→ **PROBLEM TO WORK ON**
Answer these questions using the review below:
1. Under whose direction was the St Matthew Passion sung and played?
2. Who sang the role of Christ?
3. How many years does the review say separate Josquin's art from that of Bach?

→ **TEXT**
The relationship between serious music and the TV camera has often been an uneasy one. Rare is the director who doesn't succumb to the temptation to put visual demands before musical. Even the greatest music can become background support to fussy camerawork when concerts or operas are televised, and the danger is even greater when a composer's work is used to add colour to a biographical or documentary film about him.

Miller's remarkable treatment of the St Matthew Passion avoided all these pitfalls. Restrained yet powerful in its visual imagery, it allowed the music full rein and Bach's tremendous range of vision and musical techniques made an overwhelming impression. The camera remained tightly focused on the small groups of individuals even in the elaborate choral sections, and this, far from straitjacketing the music, allowed the mind of the viewer to range widely. The players were as dramatically involved as the singers, and obbligato instrumentalists received full camera treatment, bringing Bach's complex musical designs and textures movingly to life.

The overall impression was of a group of youthful, earnest and deeply committed friends immersing themselves in Bach's mighty invention, rather than "performing", and one could not but be touched by it. It was intimate, devotional yet searing, too, and, when the narrative called for it, heartachingly dramatic.

As for the actual singing and playing under the direction of Paul Goodwin, this was in the authentic manner with old instruments and brisk tempos. Once or twice the music's need to breathe was denied, and sometimes cadences were a little curt, but all in all the performance was finely paced. Richard Jackson was a warmly impressive Christ, and Rufus Mueller a magisterial Evangelist.

A few hours later, Radio 3 offered us a hardly less gripping experience in the first of two programmes devoted to Easter music by Josquin Despres. The 250 years that separate Josquin's art from that of Bach bring us to a vastly different intellectual and spiritual world, yet the power of Despres's music reveals a commensurate mastery of compositional science and, if at several removes from our current understanding of the term, an equally astonishing breadth of style. Rebecca Stewart and Cappella Pratensis had us hanging on every phrase in two magnificent motet sequences which communicated burningly across the five intervening centuries.

Saved data entries:
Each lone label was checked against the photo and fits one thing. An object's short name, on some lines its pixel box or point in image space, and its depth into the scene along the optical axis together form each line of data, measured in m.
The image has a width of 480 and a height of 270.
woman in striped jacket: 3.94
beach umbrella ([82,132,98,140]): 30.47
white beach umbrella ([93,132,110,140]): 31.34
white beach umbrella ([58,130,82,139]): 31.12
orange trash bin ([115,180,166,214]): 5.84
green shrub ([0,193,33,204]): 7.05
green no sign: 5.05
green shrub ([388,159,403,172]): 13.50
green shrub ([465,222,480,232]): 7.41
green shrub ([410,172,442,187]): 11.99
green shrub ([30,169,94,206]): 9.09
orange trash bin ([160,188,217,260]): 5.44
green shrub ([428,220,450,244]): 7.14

---

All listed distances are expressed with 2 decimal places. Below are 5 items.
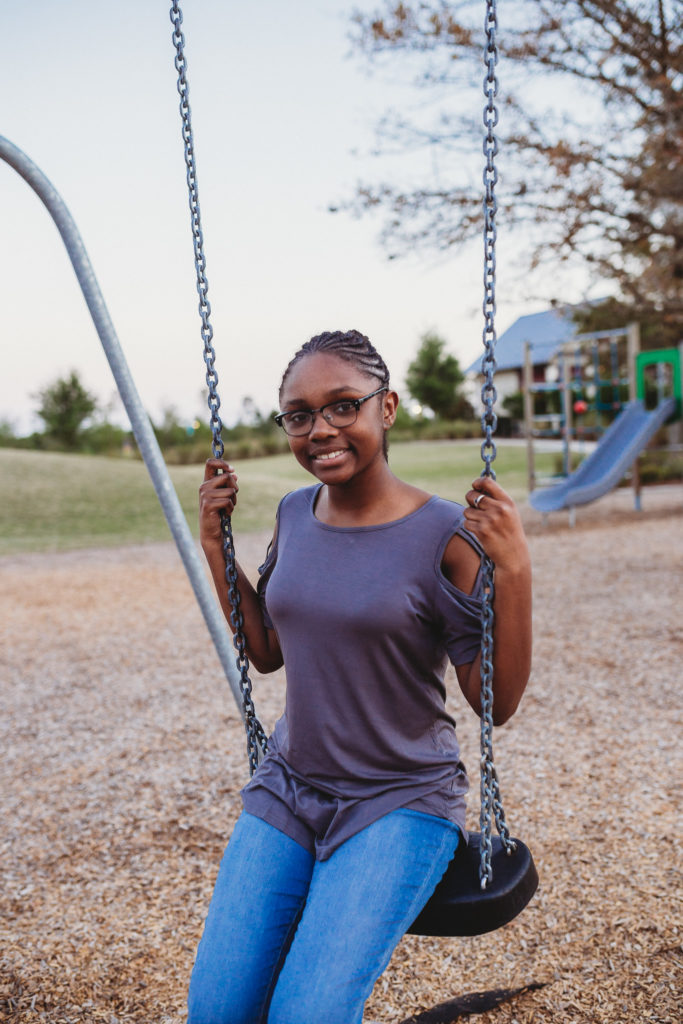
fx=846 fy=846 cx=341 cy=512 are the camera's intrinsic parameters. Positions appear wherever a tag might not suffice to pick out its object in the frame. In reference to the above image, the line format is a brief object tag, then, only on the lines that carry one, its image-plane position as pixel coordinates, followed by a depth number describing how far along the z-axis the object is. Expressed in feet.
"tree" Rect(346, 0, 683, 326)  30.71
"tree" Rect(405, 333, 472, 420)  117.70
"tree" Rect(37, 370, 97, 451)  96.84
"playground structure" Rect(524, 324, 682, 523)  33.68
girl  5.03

...

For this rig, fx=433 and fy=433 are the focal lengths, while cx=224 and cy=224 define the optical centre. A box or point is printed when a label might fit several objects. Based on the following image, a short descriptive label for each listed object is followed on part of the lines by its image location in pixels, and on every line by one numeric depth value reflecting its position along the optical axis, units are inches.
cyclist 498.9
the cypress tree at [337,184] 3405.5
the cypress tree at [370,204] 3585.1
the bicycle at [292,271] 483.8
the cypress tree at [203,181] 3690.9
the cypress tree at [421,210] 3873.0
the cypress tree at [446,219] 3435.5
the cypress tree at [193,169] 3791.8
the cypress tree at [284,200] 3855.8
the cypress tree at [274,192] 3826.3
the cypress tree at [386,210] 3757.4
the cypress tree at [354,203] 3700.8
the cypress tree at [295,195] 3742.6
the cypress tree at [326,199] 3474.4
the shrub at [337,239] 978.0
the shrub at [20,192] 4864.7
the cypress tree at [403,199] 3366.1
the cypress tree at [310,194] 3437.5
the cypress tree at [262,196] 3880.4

→ **WRITTEN REPLY**
1. Paul Goodwin
2. Richard Jackson
3. 250 years